Brain tumors with heterogeneous enhancement

1-Causes:

-Glioma (50% of the brain tumors).

*Astrocytoma.

*Ependymoma.

*Oligodendroglioma.

*Choroid plexus papilloma.

*Pineal body tumors.

-Others.

2-Glioma could be divided into 3 categories:

-Low grade : Affect mainly teens and young adults.

-Anaplastic : Affect middle age.

-Glioblastoma : Elderly patient.

3-Low grades glioma are three types:

-Pilocytic astrocytoma.

*Age incidence: 5-15 years.
*Cyst with an enhancing nodule most common in the cerebellum, less commonly could be seen supra tentorial in the hipocampus leading to epilepsy having the same appearance of infra tentorial lesion.
*Sometimes you see also marginal enhancement with mural nodules enhancement.
*Another sign is leak of the contrast in the cavity of the cyst making a fluid level.


-Sub ependymal giant cell astrocytoma.

*Occurs with tuberous sclerosis( suffer from epilepsy + mental retardation + cutaneous tuber) develops from nodules, always in the lateral ventricle near the foreman of Monroe.
*Age incidence: Teens to 20 years.
*CT:Iso dense or slightly hyper dense with calcification and homogenous enhancement + pathognomonic finding which is presence of other calcified nodules in the ventricular wall + multiple angiomyolipoma in the kidney and liver.
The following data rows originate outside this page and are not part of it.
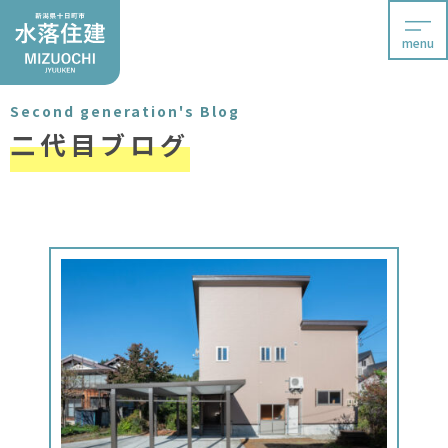
menu
Second generation's Blog
二代目ブログ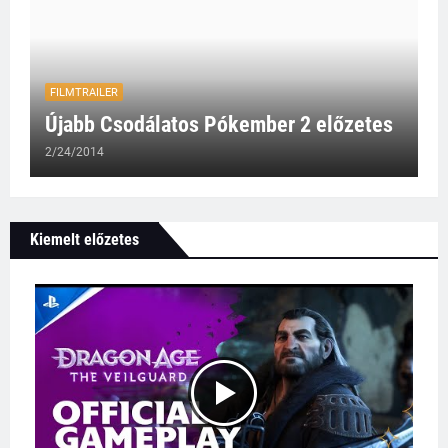
FILMTRAILER
Újabb Csodálatos Pókember 2 előzetes
2/24/2014
Kiemelt előzetes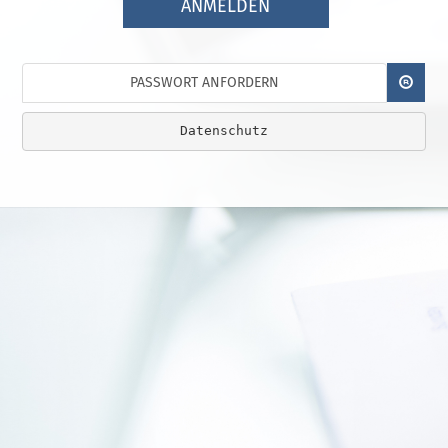
ANMELDEN
PASSWORT ANFORDERN
Datenschutz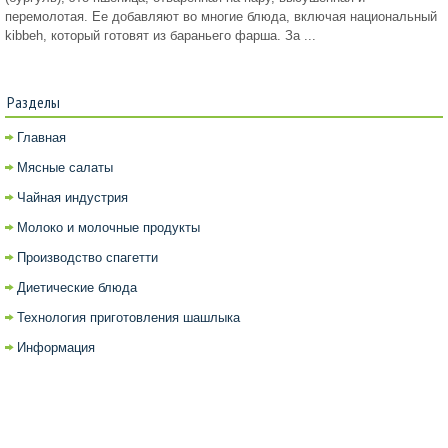
перемолотая. Ее добавляют во многие блюда, включая национальный
kibbeh, который готовят из бараньего фарша. За ...
Разделы
Главная
Мясные салаты
Чайная индустрия
Молоко и молочные продукты
Производство спагетти
Диетические блюда
Технология приготовления шашлыка
Информация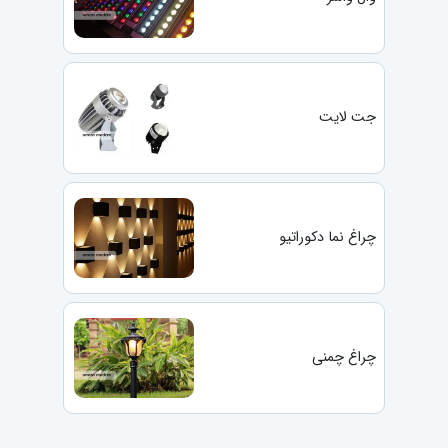
جت لایت
چراغ نما دکوراتیو
چراغ چمنی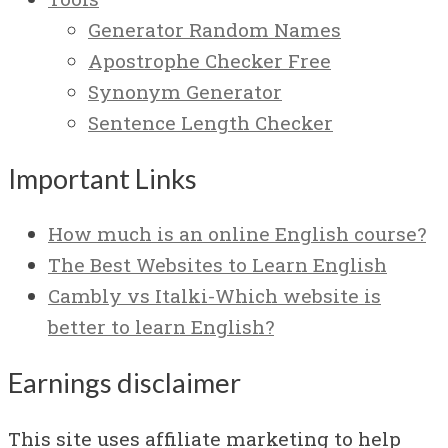
Generator Random Names
Apostrophe Checker Free
Synonym Generator
Sentence Length Checker
Important Links
How much is an online English course?
The Best Websites to Learn English
Cambly vs Italki-Which website is
better to learn English?
Earnings disclaimer
This site uses affiliate marketing to help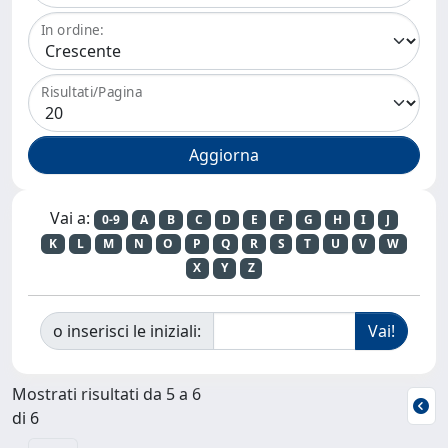
In ordine:
Risultati/Pagina
Vai a:
0-9
A
B
C
D
E
F
G
H
I
J
K
L
M
N
O
P
Q
R
S
T
U
V
W
X
Y
Z
o inserisci le iniziali:
Mostrati risultati da 5 a 6
di 6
-Pleomorphic xantho-astrocytoma (PXA).

*Age: second decades.
*Seen supra tentorial as a cyst with enhancing nodule, here the nodule should be superficial with surface distribution.
*How we can differentiate PXA from cystic meningioma.
In meningioma, the solid part of the lesion is more greater than the smaller cystic part while in PXA the reverse is seen where the solid part taking enhancement is small while the cystic part is bigger. 
 

4-High grades glioma are also three types:

-Diffuse astrocytoma.

* Young adults to 45 years old.
*It does not take contrast.
*CT:Appears as hypo dense area with no enhancement.
*How to differentiate between it and infarction.
By clinical data in patient with infarction is suffering from hemiplegia while in patient with diffuse astrocytoma is suffering from weakness.
Infarction has a vascular distribution with base of the triangle in contact with surface of the brain.
In case of diffuse astrocytoma and when we inject contrast we can see the vessel supplying the tumor patent while in infarction, it should be obstructed.
Lastly, if the patient did a CT and MRI at same time, the tumor in MRI is seen more in size than that seen in CT. 



-Anaplastic astrocytoma.

* As diffuse astrocytoma, but differs in that if it is given contrast, it give appearance of little number of enhanced dots.

-Glioblastoma multiform.

*Butterfly configuration, extends across the midline in 75% of cases.
*Giving heterogenous or marginal enhancement (D.D.from brain abscess where the former shows irregular thickened marginal enhancement while the latter shows regular marginal enhancement).
*Very common to find bleeding within glioblastoma multiform (Hyper intense in T1 and T2).
*How to differentiate between the following:
T1:CSF is black while the lesion is hypo intense.
T2:CSF is white while the lesion is hyper intense.
FLAIR :CSF is black while the lesion is hyper intense.
*Making brain edema in 90% of cases.

4-Infiltrating glioma ( Gliomatosis cerebri ):

- Differs between infiltrating and diffuse gliomas is in that in case of infiltrating glioma no margin could be seen by any modality.
-In case of infiltrating glioma you can suggests its presence only by its mass effect with disappearance of the white grey matter inter phase.
-It does not enhances.
-D.D. between it and sub acute sub dural hematoma:
Look to the white grey matter inter phase, if it is maintained, it will be sub acute sub dural hematoma, if it is not seen, it will be infiltrating glioma.


5-Oligodendroglioma:


-It is glioma containing calcium (considered one of the low grade gliomas).
-A mass inside the brain containing calcium, should be considered a oligodendroglioma after exclusion of vascular abnormalities.

6-Multicenteric glioma:

-Glioma causing multiple lesions in the brain mimicking metastases.
-Spectroscopy can be the only way to differentiate between multicenteric glioma and metastases.
-The second way to differentiate is presence of history of primary.
-Metastases are far more common than multicenteric glioma.
-Metastases can produce any type of enhancement (homogenous, heterogenous or marginal enhancement).
-Metastases could be single in about 50% of cases(could be diagnosed by known primary and extensive edema surrounding it).
-Most common site in the body to metastasize to the brain is bronchogenic carcinoma.
-Metastases could be cystic as pilocytic astrocytoma, here they can be differentiated by multiplicity and known primary.